Не живущим сейчас в Ленинграде почти невозможно представить нашу жизнь. Вокзалы стоят мертвыми 2–3 месяца, трамваи остановились в последнюю пятидневку ноября, в декабре ходили они иногда, но спотыкались и застряли на перекрестках и улицах и стоят полузанесенные снегом. Стал водопровод. Нет электричества. Нет радио. Нет почты. Нет газет. Грузовой автомобиль на улице — редкость, да и то это чаще военная машина. Хлеб возят на саночках. Воду носят с Невы в ведрах и чайниках. Тысячные очереди за хлебом. Пожары. Которые не тушат, т. к. и воды нет, и она замерзает на лету в брандспойтах.
Покойников вываливают на пустырях и парках, возят сжигать в морг. Смерть косит людей, как траву, но весной начнутся еще и болезни, когда растают нечистоты, выброшенные на двор, и начнут разлагаться покойники, растаявшие под комьями снега. Впереди еще так много страшных испытаний, что просто не верится, что где-то живут еще иной чистой опрятной культурной жизнью. Прошлое отрезано начисто, кажется невозможной сказкой.
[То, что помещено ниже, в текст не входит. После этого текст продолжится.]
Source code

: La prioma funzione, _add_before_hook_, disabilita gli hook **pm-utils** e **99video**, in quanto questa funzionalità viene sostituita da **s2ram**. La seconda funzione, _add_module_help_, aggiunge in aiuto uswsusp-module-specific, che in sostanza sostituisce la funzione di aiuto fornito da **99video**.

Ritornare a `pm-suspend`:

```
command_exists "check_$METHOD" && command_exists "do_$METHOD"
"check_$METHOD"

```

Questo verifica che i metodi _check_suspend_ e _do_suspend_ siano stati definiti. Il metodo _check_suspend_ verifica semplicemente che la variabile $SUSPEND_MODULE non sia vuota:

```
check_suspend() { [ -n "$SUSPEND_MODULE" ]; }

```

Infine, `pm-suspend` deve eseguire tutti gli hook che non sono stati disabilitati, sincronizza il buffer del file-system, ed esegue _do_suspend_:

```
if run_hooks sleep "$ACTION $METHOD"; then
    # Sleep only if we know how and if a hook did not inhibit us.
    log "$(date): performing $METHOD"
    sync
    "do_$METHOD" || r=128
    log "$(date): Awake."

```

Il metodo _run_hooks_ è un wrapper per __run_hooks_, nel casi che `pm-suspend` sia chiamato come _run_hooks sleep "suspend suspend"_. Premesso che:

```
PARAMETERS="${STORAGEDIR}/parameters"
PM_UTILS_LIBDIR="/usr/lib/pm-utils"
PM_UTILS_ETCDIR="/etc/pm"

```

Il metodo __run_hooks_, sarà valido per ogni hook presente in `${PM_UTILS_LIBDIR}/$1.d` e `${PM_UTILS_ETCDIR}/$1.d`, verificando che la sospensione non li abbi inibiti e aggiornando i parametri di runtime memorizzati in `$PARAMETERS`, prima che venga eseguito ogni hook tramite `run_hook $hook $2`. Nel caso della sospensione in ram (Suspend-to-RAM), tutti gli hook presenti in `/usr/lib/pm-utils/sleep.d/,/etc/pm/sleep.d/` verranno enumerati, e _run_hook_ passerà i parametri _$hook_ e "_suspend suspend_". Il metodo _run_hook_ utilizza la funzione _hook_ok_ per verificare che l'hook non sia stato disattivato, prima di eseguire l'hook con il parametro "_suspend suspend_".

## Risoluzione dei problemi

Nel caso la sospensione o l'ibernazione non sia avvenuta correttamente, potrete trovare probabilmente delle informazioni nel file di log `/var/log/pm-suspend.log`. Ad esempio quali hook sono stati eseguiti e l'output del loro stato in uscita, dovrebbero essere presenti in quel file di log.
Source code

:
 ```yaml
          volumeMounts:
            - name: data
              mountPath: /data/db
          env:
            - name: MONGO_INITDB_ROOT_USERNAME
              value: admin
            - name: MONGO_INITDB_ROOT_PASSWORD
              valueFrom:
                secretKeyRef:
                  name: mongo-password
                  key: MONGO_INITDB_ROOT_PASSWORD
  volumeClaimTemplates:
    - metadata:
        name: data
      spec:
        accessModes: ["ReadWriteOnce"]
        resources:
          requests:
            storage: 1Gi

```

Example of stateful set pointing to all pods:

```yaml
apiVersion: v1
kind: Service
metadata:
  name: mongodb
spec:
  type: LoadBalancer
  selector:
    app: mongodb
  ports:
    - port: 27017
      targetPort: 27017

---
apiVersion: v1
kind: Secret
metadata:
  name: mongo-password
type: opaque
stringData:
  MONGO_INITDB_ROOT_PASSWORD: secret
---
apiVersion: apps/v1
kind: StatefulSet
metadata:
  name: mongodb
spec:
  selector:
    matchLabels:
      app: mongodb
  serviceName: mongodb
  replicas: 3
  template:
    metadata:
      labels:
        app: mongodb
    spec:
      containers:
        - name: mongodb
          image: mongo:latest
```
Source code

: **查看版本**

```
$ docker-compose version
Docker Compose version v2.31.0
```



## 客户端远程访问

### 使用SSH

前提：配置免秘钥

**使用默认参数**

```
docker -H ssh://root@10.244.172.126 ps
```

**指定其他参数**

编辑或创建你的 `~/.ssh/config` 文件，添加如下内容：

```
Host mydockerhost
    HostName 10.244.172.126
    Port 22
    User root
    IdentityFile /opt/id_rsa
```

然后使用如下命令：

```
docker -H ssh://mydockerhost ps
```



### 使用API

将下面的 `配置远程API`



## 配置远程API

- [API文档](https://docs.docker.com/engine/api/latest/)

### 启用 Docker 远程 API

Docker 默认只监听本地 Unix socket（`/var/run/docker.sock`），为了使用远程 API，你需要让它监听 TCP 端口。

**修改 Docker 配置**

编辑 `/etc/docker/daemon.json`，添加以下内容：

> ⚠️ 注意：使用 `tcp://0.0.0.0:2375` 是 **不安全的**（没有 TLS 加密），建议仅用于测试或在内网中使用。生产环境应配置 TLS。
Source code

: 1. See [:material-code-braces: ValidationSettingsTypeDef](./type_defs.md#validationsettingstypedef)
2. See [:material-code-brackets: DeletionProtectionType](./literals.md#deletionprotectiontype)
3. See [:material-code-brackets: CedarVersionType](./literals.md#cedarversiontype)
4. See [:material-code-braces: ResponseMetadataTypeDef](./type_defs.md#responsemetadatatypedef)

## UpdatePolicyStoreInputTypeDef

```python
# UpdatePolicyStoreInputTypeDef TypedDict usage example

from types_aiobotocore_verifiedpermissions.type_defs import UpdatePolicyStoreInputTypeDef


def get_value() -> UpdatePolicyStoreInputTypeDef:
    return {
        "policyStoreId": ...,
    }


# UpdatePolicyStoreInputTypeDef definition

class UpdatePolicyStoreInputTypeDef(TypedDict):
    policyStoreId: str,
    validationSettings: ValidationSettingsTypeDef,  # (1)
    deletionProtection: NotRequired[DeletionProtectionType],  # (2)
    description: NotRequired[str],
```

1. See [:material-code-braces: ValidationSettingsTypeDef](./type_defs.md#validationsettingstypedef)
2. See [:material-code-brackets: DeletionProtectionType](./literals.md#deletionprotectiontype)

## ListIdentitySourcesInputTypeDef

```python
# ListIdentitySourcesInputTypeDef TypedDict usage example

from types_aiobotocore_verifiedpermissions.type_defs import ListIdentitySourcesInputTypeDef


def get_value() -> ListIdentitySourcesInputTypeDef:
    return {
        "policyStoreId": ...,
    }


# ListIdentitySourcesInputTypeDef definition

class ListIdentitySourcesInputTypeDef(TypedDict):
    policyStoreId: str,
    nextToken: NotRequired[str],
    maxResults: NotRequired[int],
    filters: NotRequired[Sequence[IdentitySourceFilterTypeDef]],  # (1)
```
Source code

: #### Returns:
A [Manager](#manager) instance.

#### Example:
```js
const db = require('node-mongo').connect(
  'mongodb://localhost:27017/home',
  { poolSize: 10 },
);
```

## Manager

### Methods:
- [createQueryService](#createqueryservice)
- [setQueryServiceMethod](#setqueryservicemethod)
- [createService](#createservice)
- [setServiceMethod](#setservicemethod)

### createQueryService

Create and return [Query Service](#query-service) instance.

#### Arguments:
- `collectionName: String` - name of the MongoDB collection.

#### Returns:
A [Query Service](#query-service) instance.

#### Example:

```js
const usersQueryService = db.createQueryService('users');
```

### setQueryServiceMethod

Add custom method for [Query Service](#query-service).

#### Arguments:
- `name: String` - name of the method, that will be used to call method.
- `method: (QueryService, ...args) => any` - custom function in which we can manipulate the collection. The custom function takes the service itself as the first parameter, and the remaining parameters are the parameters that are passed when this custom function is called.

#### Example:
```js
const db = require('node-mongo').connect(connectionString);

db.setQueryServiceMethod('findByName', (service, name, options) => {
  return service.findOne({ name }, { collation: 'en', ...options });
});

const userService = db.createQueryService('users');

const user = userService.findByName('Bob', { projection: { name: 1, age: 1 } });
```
У меня сдают нервы. Достаточно пустяка, чтобы ободрить меня или довести до полного упадка. Кроме Евгении Ивановны нет друзей. Не с кем по душам поговорить. Дома не то. Приходится переживать это тяжелое время бок о бок с почти незнакомыми, чужими по духу людьми..
Если мне суждено перенести все это, — не знаю, что от меня, да и от других выживших останется.